**Working data:**
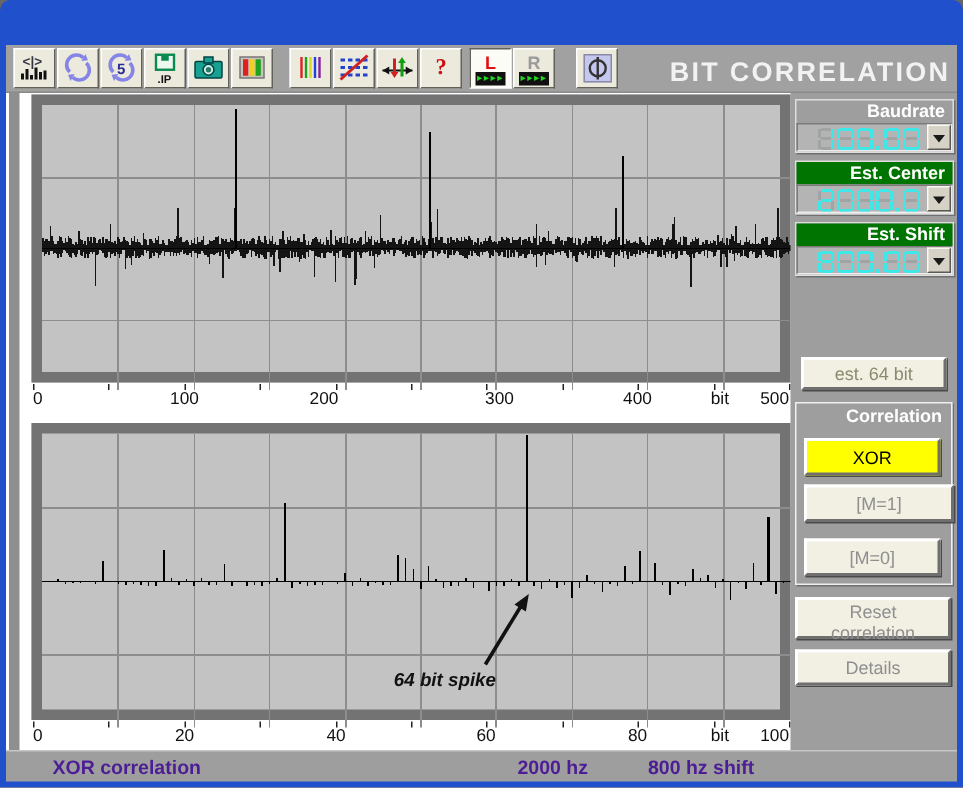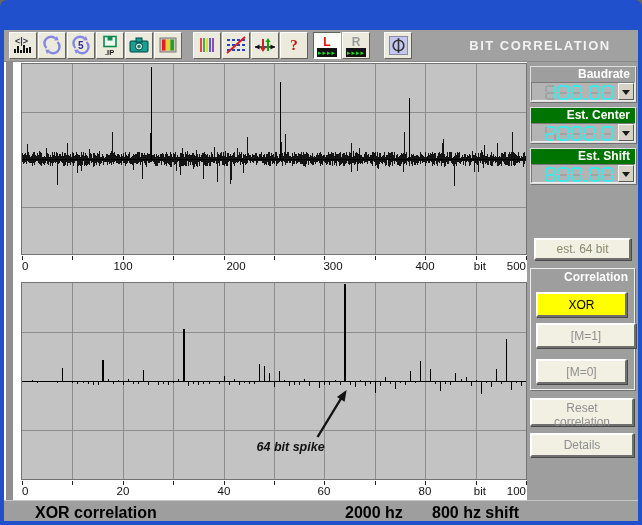"BIT CORRELATION" #toolbar-caption { font-size: 13px -> 18px }
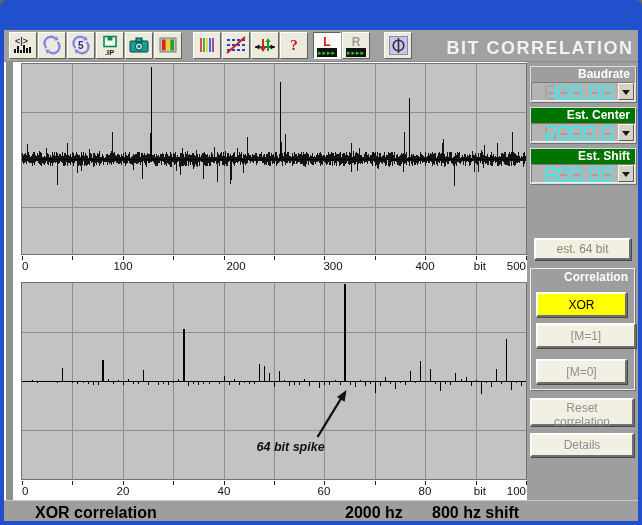"200" div.ticklabel { left: 214px -> 194px }
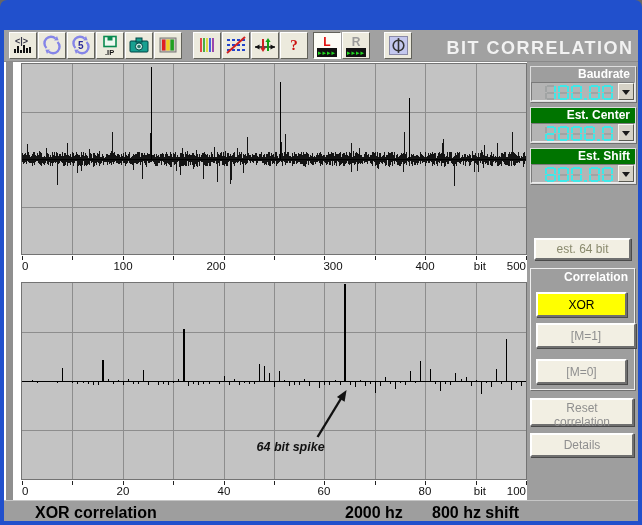"64 bit spike" .plot { border: 1px solid #737373 -> 7px solid #737373 }
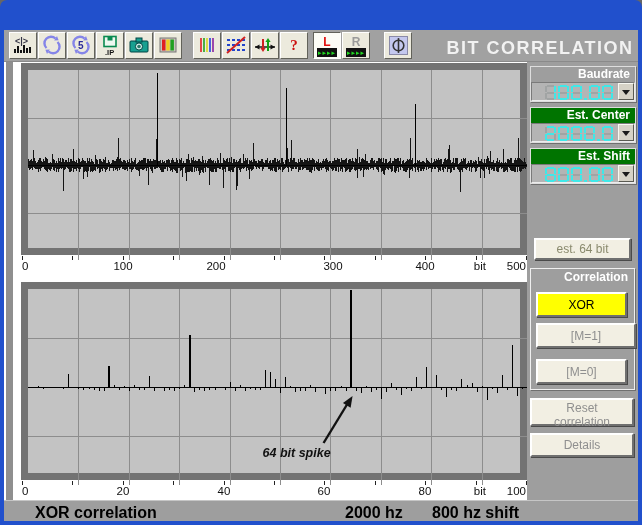"XOR correlation" #statusbar span { color: #000000 -> #4c1d95; font-size: 16px -> 13px }
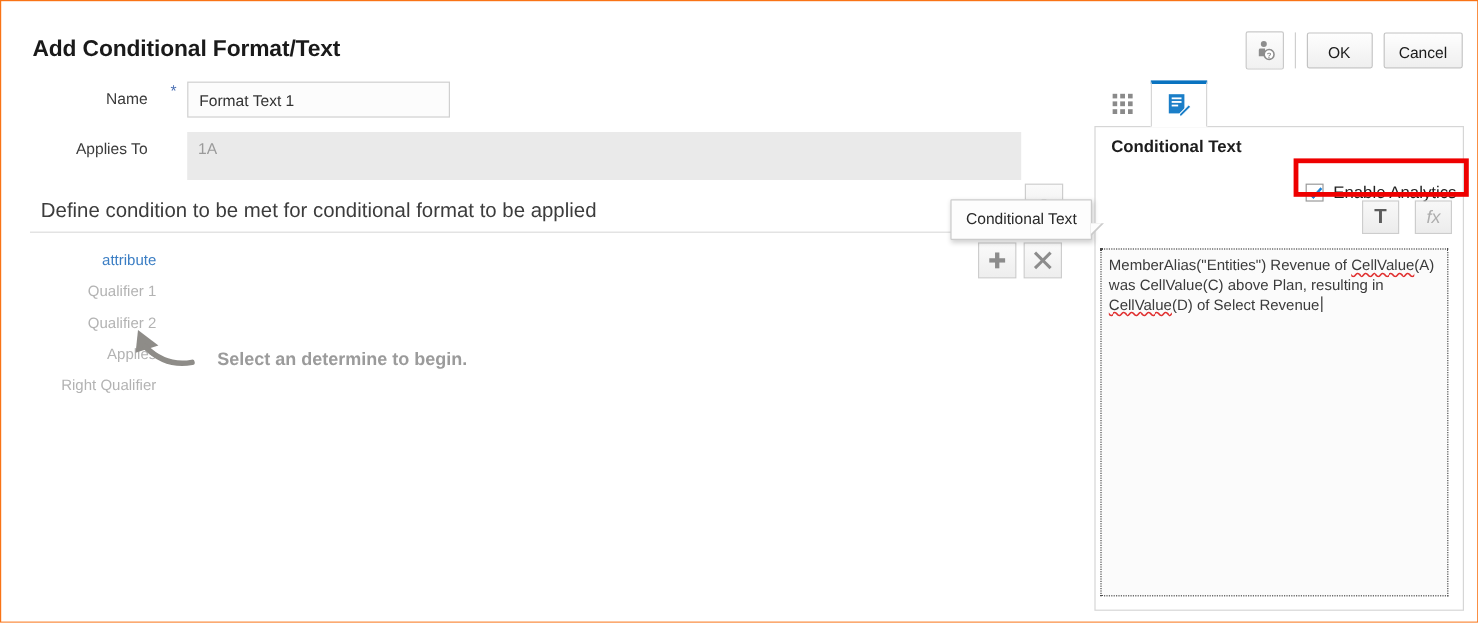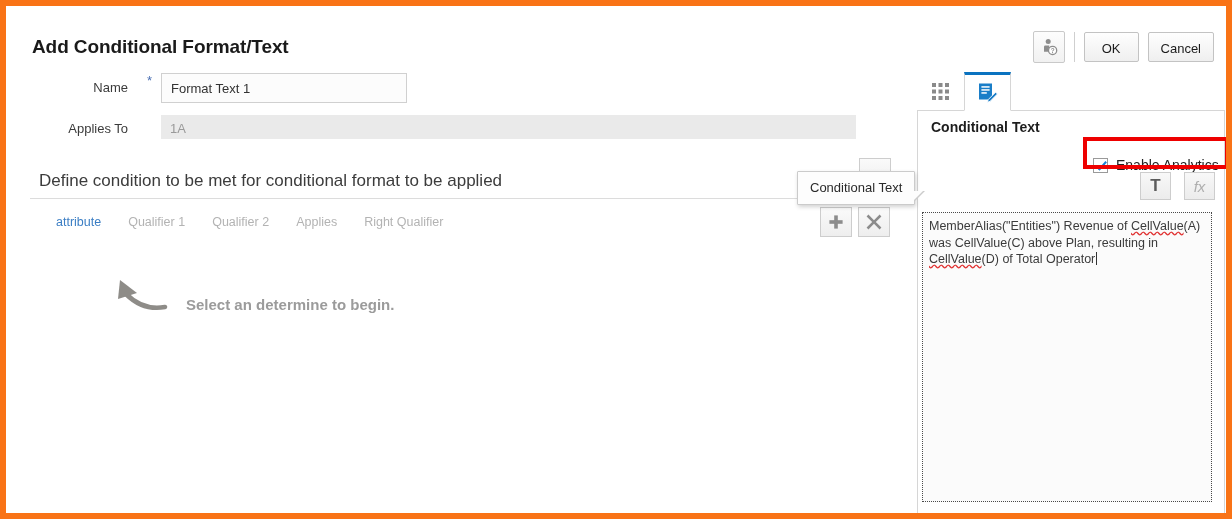"Add Conditional Format/Text" #screen { border: 6px solid #f97316 -> 1px solid #f97316 }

**Task to carry out:**
Please output every record above exactly. Leave the pictures out.

**Answer below:**
"BIT CORRELATION" #toolbar-caption { font-size: 13px -> 18px }
"200" div.ticklabel { left: 214px -> 194px }
"64 bit spike" .plot { border: 1px solid #737373 -> 7px solid #737373 }
"XOR correlation" #statusbar span { color: #000000 -> #4c1d95; font-size: 16px -> 13px }
"Add Conditional Format/Text" #screen { border: 6px solid #f97316 -> 1px solid #f97316 }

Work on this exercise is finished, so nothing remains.